Mandailing Natal - Aroma kekuasaan yang terkonsentrasi di lingkaran sempit kembali menguat di Kabupaten Mandailing Natal. Dugaan praktik dinasti dalam tubuh pemerintahan daerah kini tak lagi sekadar bisik-bisik, melainkan telah menjadi perbincangan terbuka yang mengundang kegelisahan publik.
Sorotan terhadap dugaan dinasti kekuasaan dalam pengisian jabatan strategis di Pemerintah Kabupaten Mandailing Natal semakin menguat dan memicu kritik tajam.
Muhammad Sudirmin Nasution, CLP, CIJ, CWP—tokoh masyarakat Pantai Barat dan pengamat kebijakan publik—menjadi salah satu suara yang secara terang mengingatkan bahaya laten praktik tersebut.
Pernyataan ini mencuat pada Jumat (3/4/2026), di tengah meningkatnya perhatian publik terhadap isu tata kelola pemerintahan daerah.
Kabupaten Mandailing Natal, Sumatera Utara.
Penempatan jabatan yang diduga sarat kedekatan relasi dinilai berpotensi mengaburkan prinsip meritokrasi.
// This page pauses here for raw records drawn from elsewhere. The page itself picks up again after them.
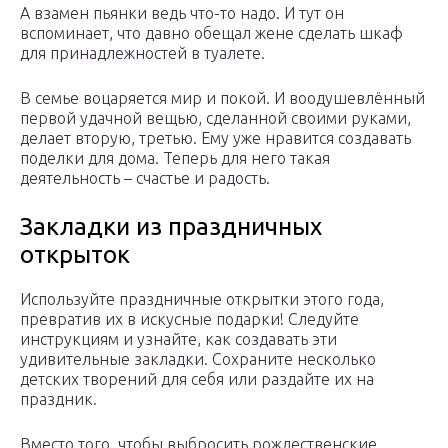
А взамен пьянки ведь что-то надо. И тут он
вспоминает, что давно обещал жене сделать шкаф
для принадлежностей в туалете.
В семье воцаряется мир и покой. И воодушевлённый
первой удачной вещью, сделанной своими руками,
делает вторую, третью. Ему уже нравится создавать
поделки для дома. Теперь для него такая
деятельность – счастье и радость.
Закладки из праздничных
открыток
Используйте праздничные открытки этого года,
превратив их в искусные подарки! Следуйте
инструкциям и узнайте, как создавать эти
удивительные закладки. Сохраните несколько
детских творений для себя или раздайте их на
праздник.
Вместо того, чтобы выбросить рождественские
Ketika loyalitas personal mengalahkan kompetensi, yang dipertaruhkan bukan hanya kualitas birokrasi—tetapi juga masa depan pelayanan publik.
Desakan publik mengarah pada evaluasi total terhadap struktur kekuasaan di lingkup Pemda Madina, dengan tuntutan agar proses penempatan jabatan dilakukan secara transparan, profesional, dan akuntabel.
Dalam pernyataannya yang lugas, Sudirmin menegaskan:
"Jangan jadikan pemerintahan di Mandailing Natal sebagai dinasti kekuasaan. Pemerintah ada untuk rakyat, bukan untuk memperkuat lingkaran kekuasaan tertentu."
Pernyataan tersebut bukan tanpa alasan. Dalam banyak kasus di berbagai daerah, praktik dinasti kerap berujung pada stagnasi birokrasi, konflik kepentingan, hingga menurunnya kepercayaan publik. Madina kini berada di persimpangan: memperbaiki arah tata kelola, atau membiarkan persepsi negatif terus menguat.
Namun demikian, sesuai prinsip praduga tak bersalah, dugaan ini tetap memerlukan klarifikasi dan penjelasan resmi dari pihak pemerintah daerah. Transparansi menjadi kunci untuk meredam spekulasi sekaligus membuktikan komitmen terhadap pemerintahan yang bersih.
Di tengah situasi ini, masyarakat diharapkan tetap kritis namun bijak—menyuarakan aspirasi berbasis data, serta tidak terjebak dalam arus informasi yang belum terverifikasi, sebagaimana diamanatkan dalam regulasi pers dan ketentuan hukum yang berlaku.
Penutup:
Jika benar praktik dinasti dibiarkan tumbuh, maka yang terancam bukan hanya integritas birokrasi, tetapi juga harapan masyarakat akan keadilan dan kesejahteraan. Pemerintah daerah dituntut menjawab, bukan dengan retorika—melainkan dengan langkah nyata.